Com as aves, o vinho tinto pode parecer óbvio. No entanto, do lado do Sauternes, sabemos há muito tempo que um licoroso casa muito bem com um simples frango assado ou um frango ao alho literariamente cristalizado, eles pedem aromas que vêm da “podridão nobre”. A carne das aves é sempre magra, apesar da untuosidade dada pelo cozimento. Ela tem então vocação a harmonizar-se com um vinho branco bem estruturado, viçoso e com muito “bouquet”. A ave cozinhada à chinesa ou na Nova-Orléans é uma excelente harmonização. Num registre mais elevado, é preciso experimentar o frango em bexiga, ligeiramente trufado, ou o pato com frutas, cereja ou pêssego, uva ou laranja. É deleitável. Quantos aos magrets. os sabores dos cogumelos, da trufa discreta, do creme de alho, do “foie gras” que podemos harmonizar com um licoroso. Mas o magret cozinha-se também com cerejas, peras ou… um Sauternes.
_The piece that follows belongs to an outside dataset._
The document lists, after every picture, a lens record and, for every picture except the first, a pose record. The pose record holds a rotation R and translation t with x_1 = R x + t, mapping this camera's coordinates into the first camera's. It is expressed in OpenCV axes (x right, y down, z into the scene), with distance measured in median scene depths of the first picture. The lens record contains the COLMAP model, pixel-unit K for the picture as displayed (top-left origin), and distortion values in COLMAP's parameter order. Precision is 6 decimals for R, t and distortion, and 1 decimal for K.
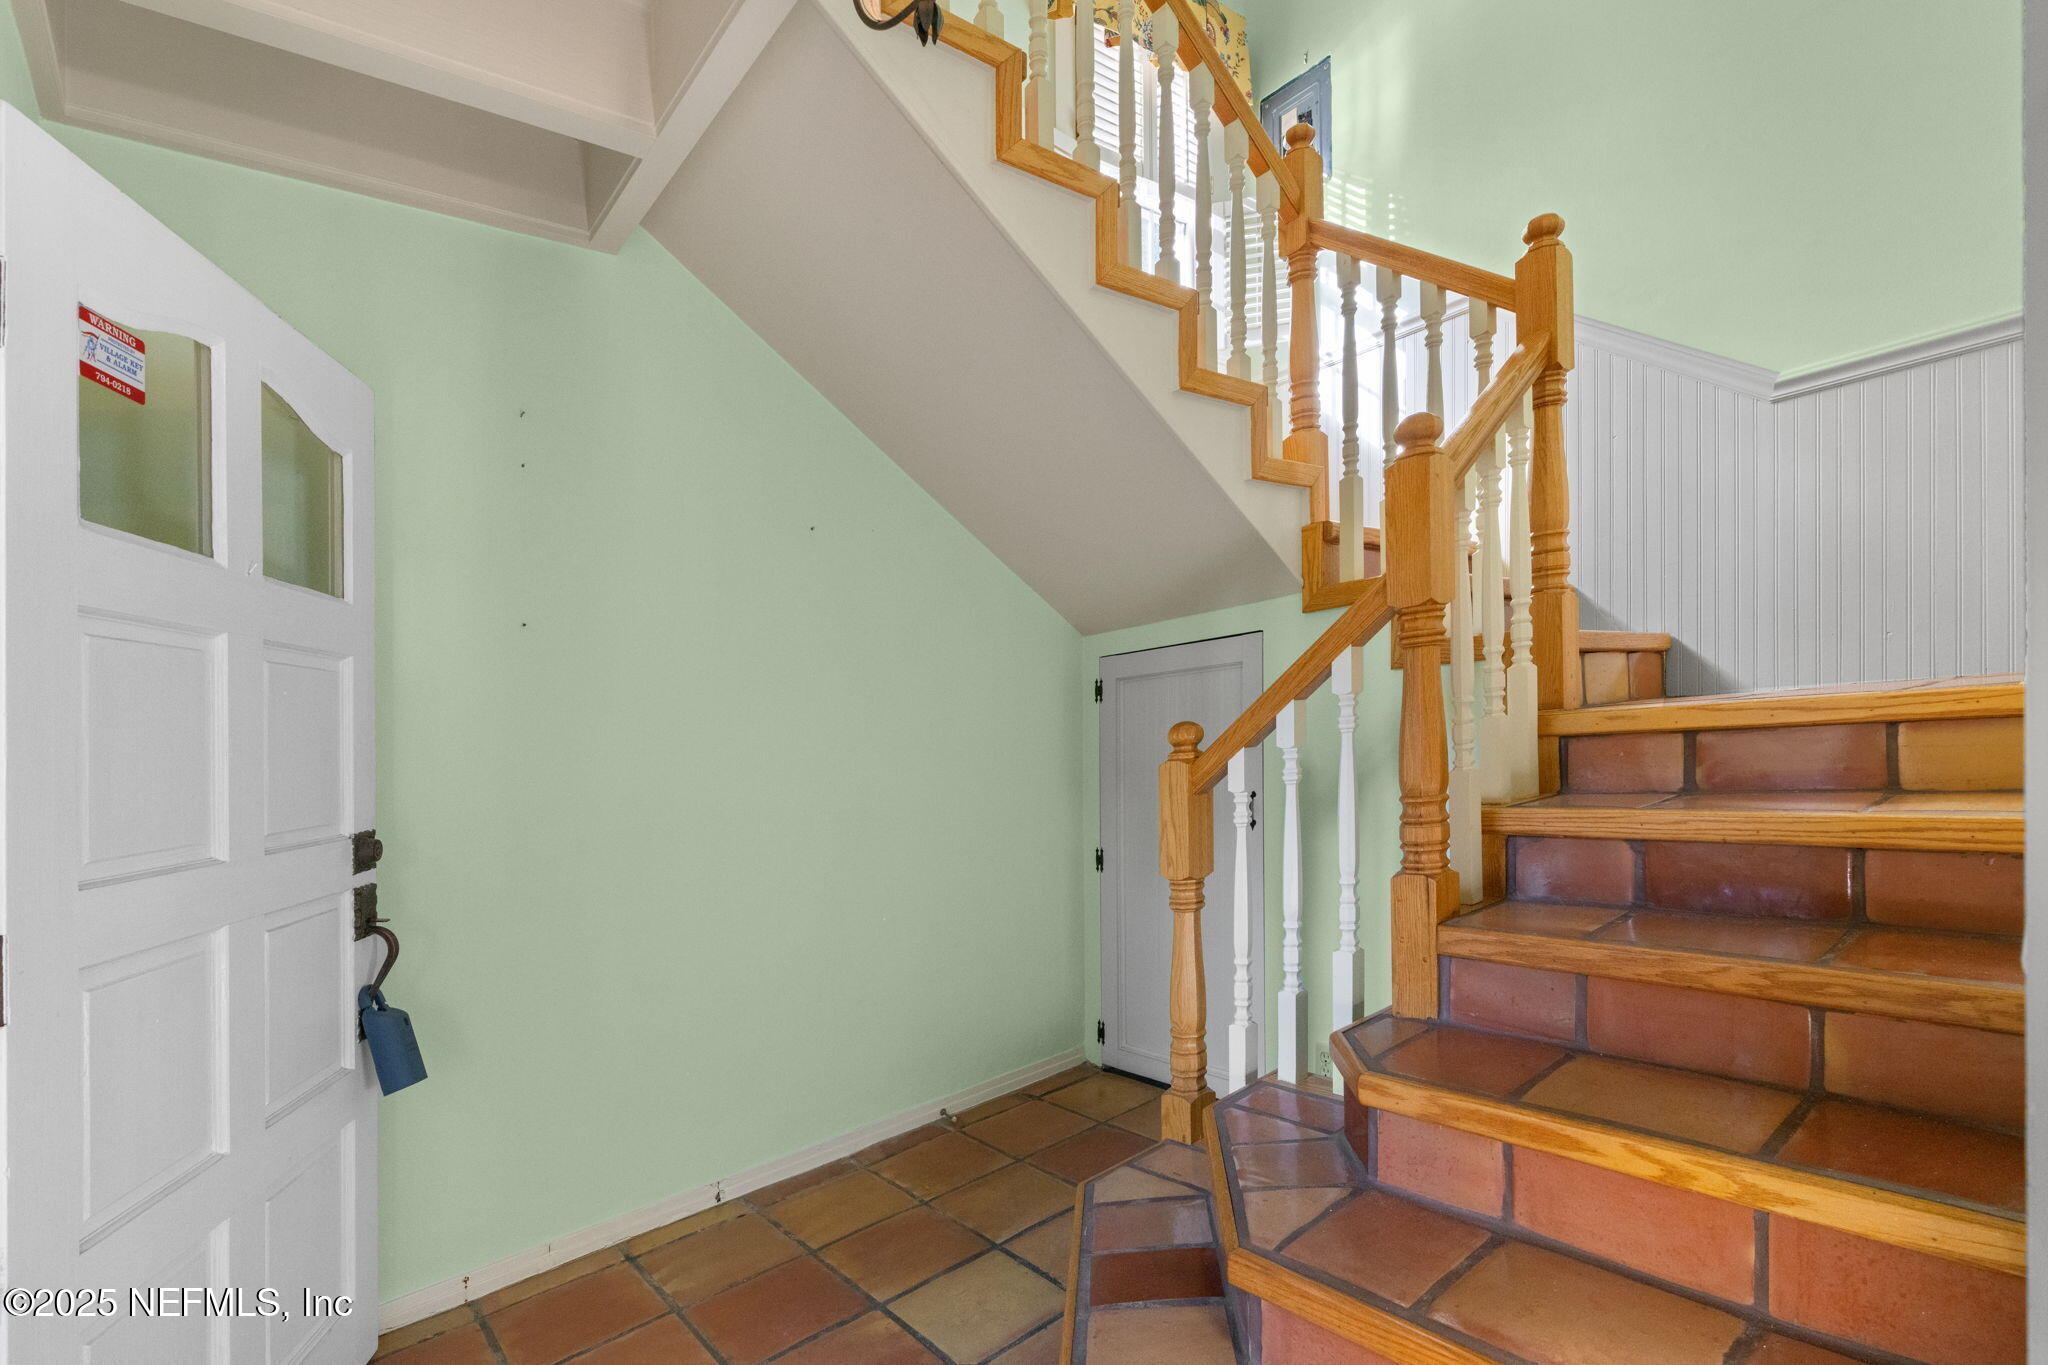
lens RADIAL K [[980.1, 0, 1026.5], [0, 980.1, 694.5], [0, 0, 1]] dist [0.000289, -0.000063]
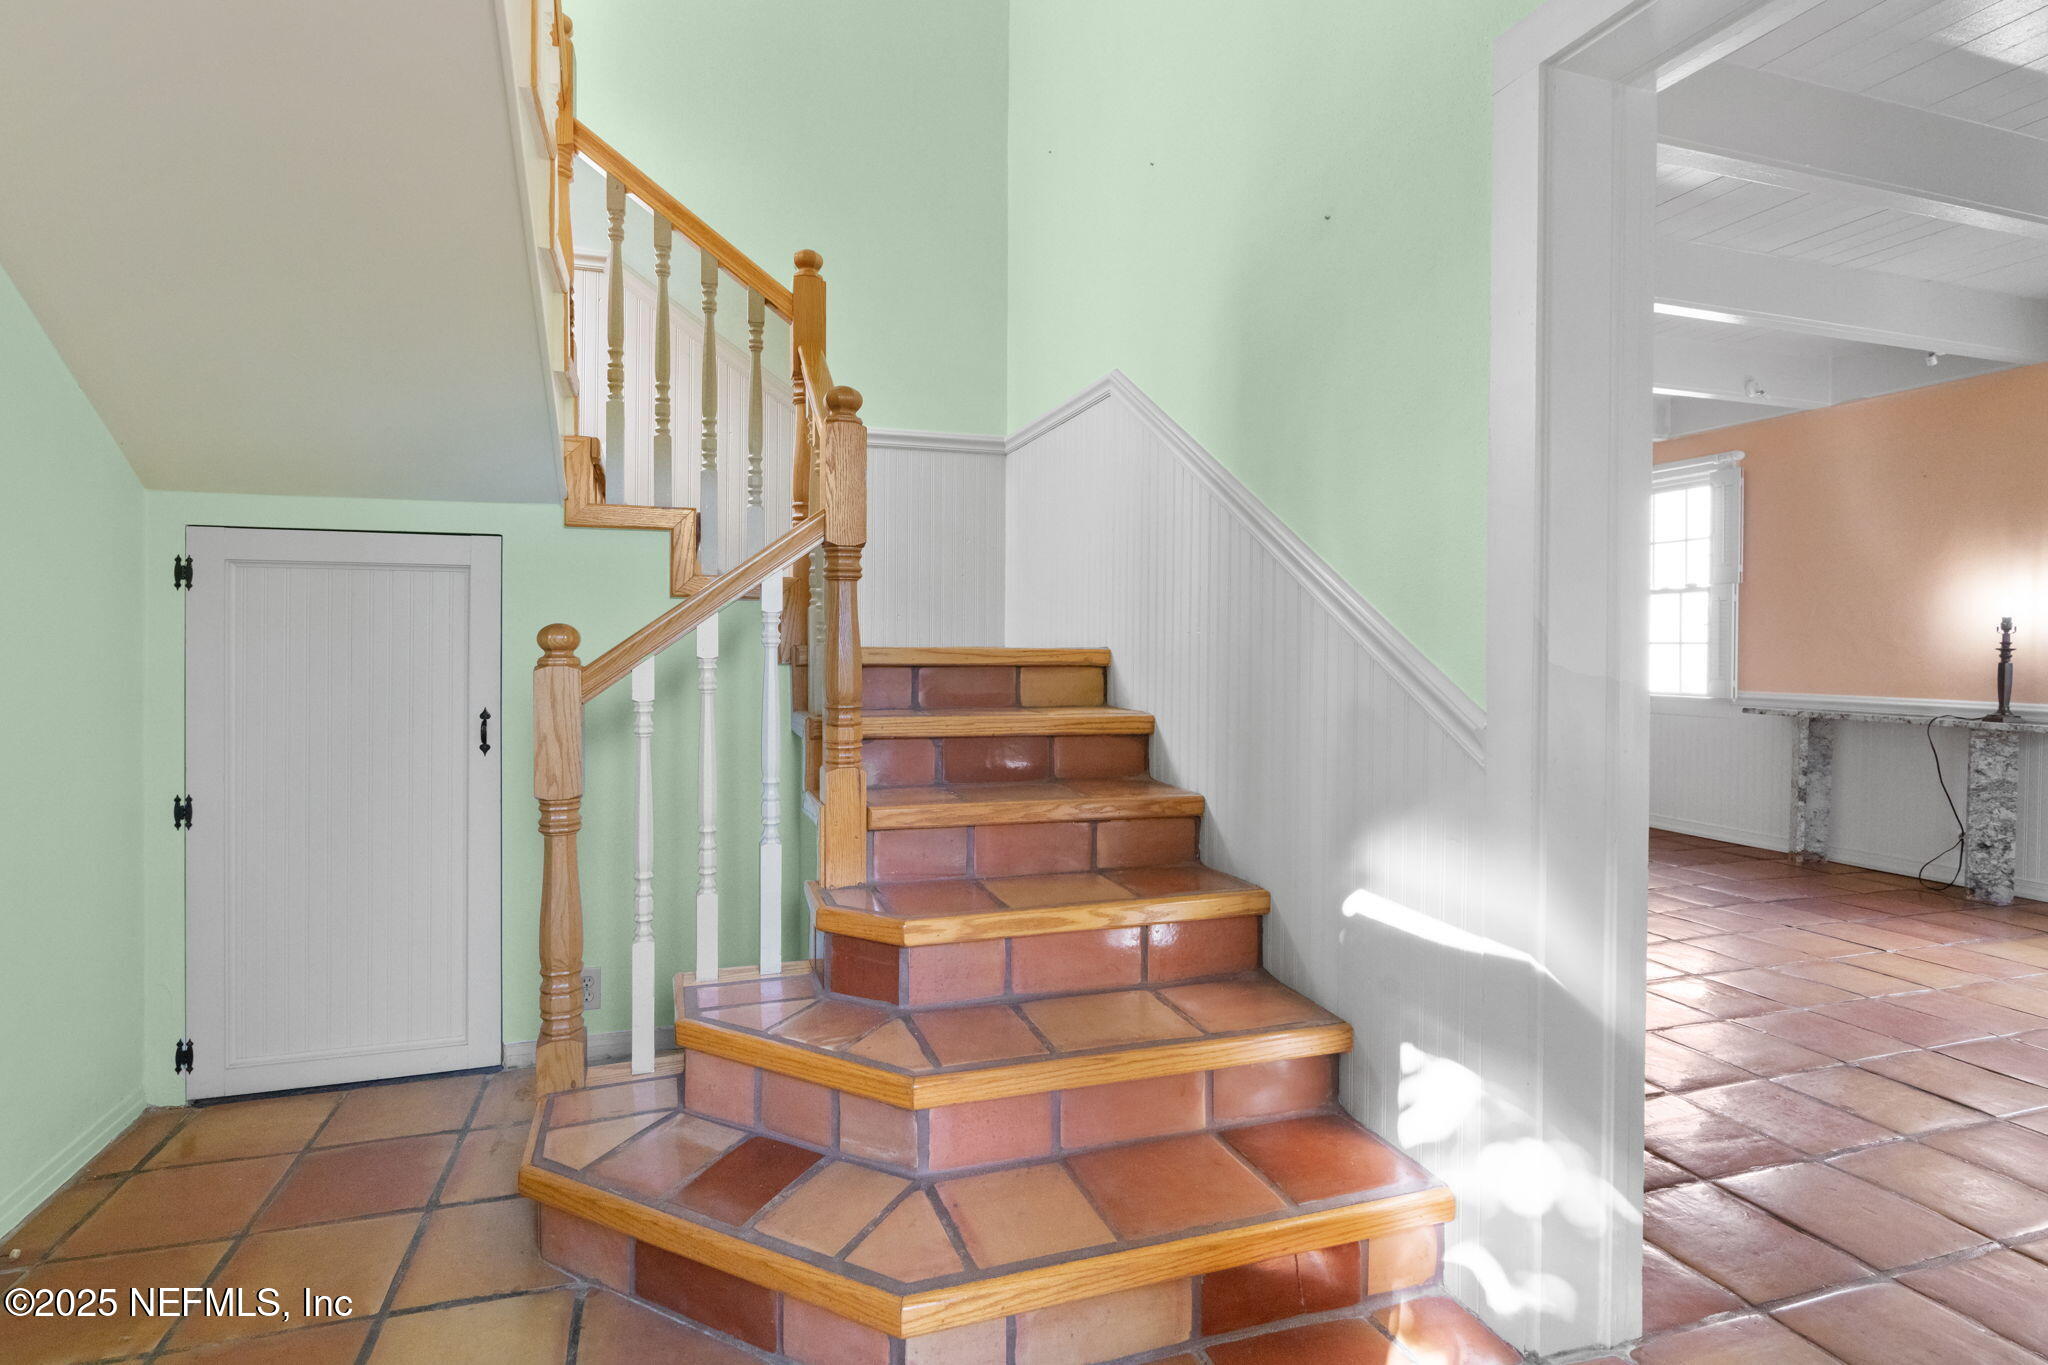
lens RADIAL K [[937.9, 0, 1017.5], [0, 937.9, 658.7], [0, 0, 1]] dist [-0.001408, 0.000016]
pose [[0.384536, 0.072275, 0.920276, -0.558702], [-0.072187, 0.996232, -0.048077, 0.085347], [-0.920283, -0.047944, 0.388305, 0.346990]]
Porque o branco chama o branco, temos que enfrentar o que é proibido estupidamente e desfrutar das comidas valorizadas pelos novos chefs ousemos saborear um Sauternes ou um Barsac sobre algumas preparações de carnes brancas. Com o porco, nenhum problema se é cozido com frutas ou se beneficia das receitas asiáticas: os temperos, as frutas, todos os sabores cristalizados preparem o seu paladar a essas harmonizações. Em condições semelhantes, a vitela convém por analogia de aromas ou constrastes macios. Os legumes têm obviamente sua parte, as cozinhas vegetarianas as prátiquem bém, por exemplo em versão quase cristalizadas- a abobrinha e a berinjela são perfeitas- ou associadas à cereais e queijo. Porque não tentar jovens licorosos?
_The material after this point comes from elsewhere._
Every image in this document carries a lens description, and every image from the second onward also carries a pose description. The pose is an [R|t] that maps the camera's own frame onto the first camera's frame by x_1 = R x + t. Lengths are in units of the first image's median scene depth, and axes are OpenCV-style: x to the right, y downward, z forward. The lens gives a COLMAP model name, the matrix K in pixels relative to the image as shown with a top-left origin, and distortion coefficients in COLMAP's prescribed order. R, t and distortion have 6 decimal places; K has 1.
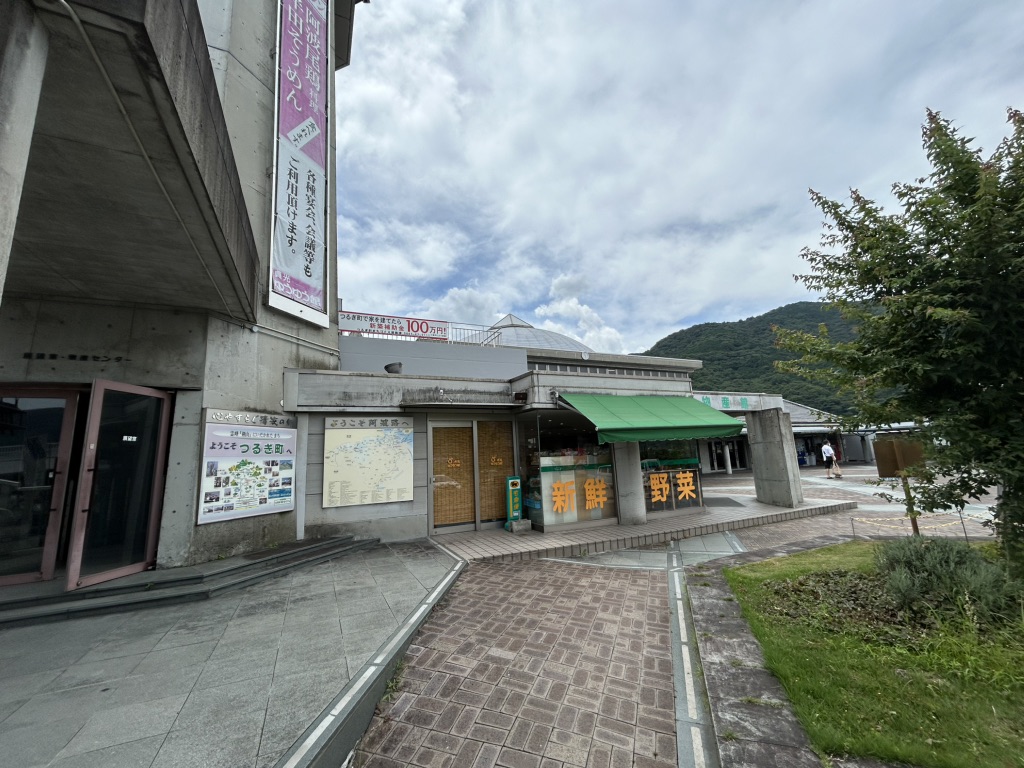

Retorno ao clássico com os queijos fortes como o, “bleu d’Auvergne” ou “Roquefort”. Eles, que contêm os quatro sabores de base, associam-se perfeitamente com os grands cru licorosos. Esquecemos na maioria das vezes outras harmonizações como: com o “Maroilles” ou o “Munster”, queijos com a crosta lavada, ou com queijos de ovelhas de França e de outros lugares. Uma grande vantagem essas harmonizações com os queijos porque a garrafa aberta por essa ocasião pode assegurar o seguinte, ou seja certas sobremesas. Não qualquer uas. É necessário escolher frutas ligeiramente ácidas como os morangos, ou aquelas que usamos para agradáveis saladas: as pequenas frutas vermelhas, os kiwis, a laranja, etc… Segundo a mesma lógica, apreciaremos os grands crus sobre a maioria das tortas de frutas da estação, a torta “Tatin”, a torta “Bourdaloue”. Guerra ao chocolate mas ao contrário, daremos lugar a pastelaria seca, as amêndoas de preferência. E mais humildemente, degustamos esses crus com as “crêpes”, as “gaufres” ou os “pãos perdidos”.

Claude PEYROUTET

Durante muito tempo professor das classes preparatórias no Licéu vitícola de Bordeaux-Blanquefort, Claude Peyroutet, autor desse texto, é também escritor da videira e do vinho apaixonado pelo Sauternes. Ele assinou “ O Livro do Vinho” e “O Grande Livro do Bordeaux” nas edições Solar “Os Vinhos Brancos” nas edições Bordas com o pseudônimo simbólico de Claude Carmenère, “Os Vinhos de França” nas edições Nathan.